The young man saith unto him, All these things have I kept from my youth up: what lack I yet?

Jesus said unto him, If thou wilt be perfect, go and sell that thou hast, and give to the poor, and thou shalt have treasure in heaven: and come and follow me.

(Matthew 19:16-21)

That’s a very high bar. That’s why Chesterton was right when he wrote that “Christianity has not been tried and found wanting; it has been found difficult and not tried.”

What Jesus did not say was that there was an affirmative obligation to hire people whose putative duty was to help the poor or people in genuine need of help. He easily could have. He could have imagined the Samaritan as, rather than binding the wounds of the man who fell among thieves, taking him to an inn himself, and pressing money on the innkeeper to take care of him, tossing a shekel at him and hurrying on his way or speeding his way to the nearest town to notify the authorities. Or, rather than saying “Inasmuch as ye have done it unto one of the least of these my brethren, ye have done it unto me” he could have said, “Petition the authorities to feed the poor and clothe the naked”.
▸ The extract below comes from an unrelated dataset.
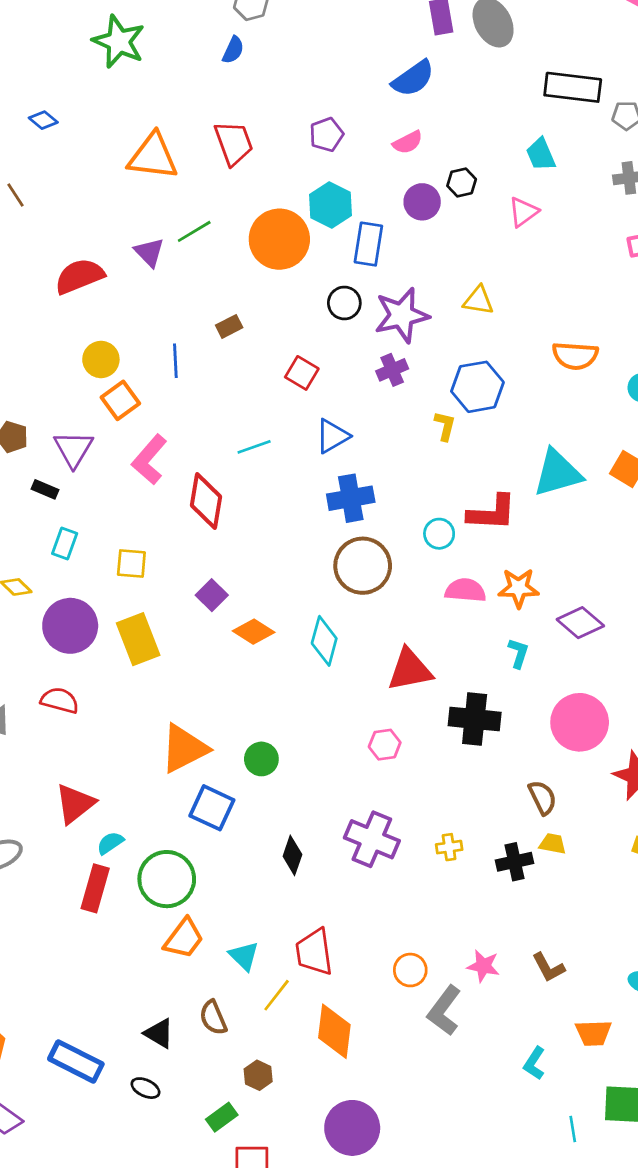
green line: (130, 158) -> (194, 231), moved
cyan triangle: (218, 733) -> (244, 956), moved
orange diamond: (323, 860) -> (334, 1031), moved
And, in particular, I don’t think Jesus taught that paying taxes (or voting for policies that caused other people to pay taxes) to support a government which, among other things, helped the poor and those genuinely in need of help was particularly virtuous. Quite to the contrary he said “Render unto Caesar that which is Caesar’s”.

If the central issue were helping the poor and those in need of help, it might have been more effective. But that’s not what He said. He said to feel compassion and take direct action yourself and I think there’s a very different spiritual conformation and commitment required to do that.

So, should Christians vote for government policies that purport to help the poor and people in need? I’d say certainly, but only insofar as the policies actually achieve those ends not according to the aspirations that those who advocate the policies claim to have. And I also believe that in order for this to be a good and decent society we should urge others to treat people kindly and decently and advocate political policies that actually achieve those things. But none of those things in any way satisfies the Christian’s affirmative responsibility for caring for others himself in his own flesh with his own resources and his own commitment.

But, then again, I’m a poor Christian.

1 comment… add one
  • That was deftly argued, Dave.

    I also recall, albeit dimly and without being able to cite chapter and verse, that Christian Scripture inidicated that God took a dim view of charity and good works done with a view toward acquiring public notoriety. I think a Pharisee was involved as a negative example.